§ **CHECK YOUR UNDERSTANDING**
**1.** According to the sinewave synthesis article, what was Philip Rubin's first sinewave synthesis program (SWS) built to do? Answer in one to three sentences.
**2.** Rewrite the paragraph of the sinewave synthesis article that begins "Sinewave synthesis, or sine wave speech," as a short bulleted list that keeps its main facts.
**3.** In the sinewave synthesis article, what replaces the formants of speech?

§ **EXCERPT PROVIDED**
= Sinewave synthesis =

Technique for synthesizing speech

Sinewave synthesis, or sine wave speech, is a technique for synthesizing speech by replacing the formants (main bands of energy) with pure tone whistles. The first sinewave synthesis program (SWS) for the automatic creation of stimuli for perceptual experiments was developed by Philip Rubin at Haskins Laboratories in the 1970s. This program was subsequently used by Robert Remez, Philip Rubin, David Pisoni, and other colleagues to show that listeners can perceive continuous speech without traditional speech cues, i.e., pitch, stress, and intonation. This work paved the way for a view of speech as a dynamic pattern of trajectories through articulatory-acoustic space.

==Bibliography==
- Rubin, P.E. Sinewave synthesis. Internal memorandum, Haskins Laboratories, New Haven, CT, 1980.
- Remez, R.E., Rubin, P.E., Pisoni, D.B., & Carrell, T.D. Speech perception without traditional speech cues. Science, 1981, 212, 947-950.
- Best, C.T., Morrongiello, B. & Robson, R. Perceptual equivalence of acoustic cues in speech and nonspeech perception. Perception & Psychophysics, 1981, 29, 191-211.
- Remez, R.E., Rubin, P.E., Berns, S.M., Pardo, J.S. & Lang, J.M. On the perceptual organization of speech. Psychological Review, 1994, 101, 129-156.
- Remez, R. E., Fellowes, J. M., & Rubin, P.E. Talker identification based on phonetic information. Journal of Experimental Psychology: Human Perception and Performance, 1997, 23, 651-666.

§ **DATASET CONTENT**

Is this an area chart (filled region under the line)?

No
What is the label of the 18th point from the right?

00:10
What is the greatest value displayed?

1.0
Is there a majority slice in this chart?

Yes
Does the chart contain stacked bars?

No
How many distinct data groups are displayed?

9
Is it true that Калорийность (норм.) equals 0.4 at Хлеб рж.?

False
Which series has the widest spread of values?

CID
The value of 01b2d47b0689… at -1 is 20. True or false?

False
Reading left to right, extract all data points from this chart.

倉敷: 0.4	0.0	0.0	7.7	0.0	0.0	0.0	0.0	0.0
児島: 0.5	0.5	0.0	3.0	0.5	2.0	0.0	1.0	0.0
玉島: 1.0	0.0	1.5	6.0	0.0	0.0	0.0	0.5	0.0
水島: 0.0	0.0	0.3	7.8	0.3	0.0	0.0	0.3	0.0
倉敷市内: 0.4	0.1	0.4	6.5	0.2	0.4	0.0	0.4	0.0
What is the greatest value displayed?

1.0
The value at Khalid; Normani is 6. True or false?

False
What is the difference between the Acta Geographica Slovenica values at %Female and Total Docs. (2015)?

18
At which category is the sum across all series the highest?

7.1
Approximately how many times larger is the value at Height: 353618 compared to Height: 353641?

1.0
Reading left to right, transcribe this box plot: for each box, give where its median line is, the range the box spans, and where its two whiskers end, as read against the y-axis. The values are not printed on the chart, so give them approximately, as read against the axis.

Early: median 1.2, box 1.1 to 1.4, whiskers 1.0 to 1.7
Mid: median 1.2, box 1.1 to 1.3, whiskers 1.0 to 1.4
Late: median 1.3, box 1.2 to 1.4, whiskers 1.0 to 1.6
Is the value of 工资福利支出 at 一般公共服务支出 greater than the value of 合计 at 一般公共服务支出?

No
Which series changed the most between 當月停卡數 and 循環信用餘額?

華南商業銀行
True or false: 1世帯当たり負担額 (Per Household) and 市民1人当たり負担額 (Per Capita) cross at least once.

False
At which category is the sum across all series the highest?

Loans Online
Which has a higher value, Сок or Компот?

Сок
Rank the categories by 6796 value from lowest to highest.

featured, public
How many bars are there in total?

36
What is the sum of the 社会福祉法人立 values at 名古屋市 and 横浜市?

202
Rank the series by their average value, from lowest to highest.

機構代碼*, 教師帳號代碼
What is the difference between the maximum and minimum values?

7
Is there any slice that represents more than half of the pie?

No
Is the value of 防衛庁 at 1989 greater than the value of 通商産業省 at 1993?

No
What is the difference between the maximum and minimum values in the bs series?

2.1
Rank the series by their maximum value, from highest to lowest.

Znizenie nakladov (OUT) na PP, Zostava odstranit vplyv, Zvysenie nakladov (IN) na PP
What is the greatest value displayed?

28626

§ **REPLIES**
**1.** Philip Rubin developed the first sinewave synthesis program at Haskins Laboratories in the 1970s to automatically create stimuli for perceptual experiments.

**2.**
- Sinewave synthesis (sine wave speech) synthesizes speech by replacing the formants, the main bands of energy, with pure tone whistles.
- Philip Rubin developed the first program for it (SWS) at Haskins Laboratories in the 1970s to automatically create stimuli for perceptual experiments.
- Robert Remez, Philip Rubin, David Pisoni and colleagues used it to show that listeners can perceive continuous speech without traditional speech cues such as pitch, stress and intonation.
- This work led to a view of speech as a dynamic pattern of trajectories through articulatory-acoustic space.

**3.** Pure tone whistles replace the formants.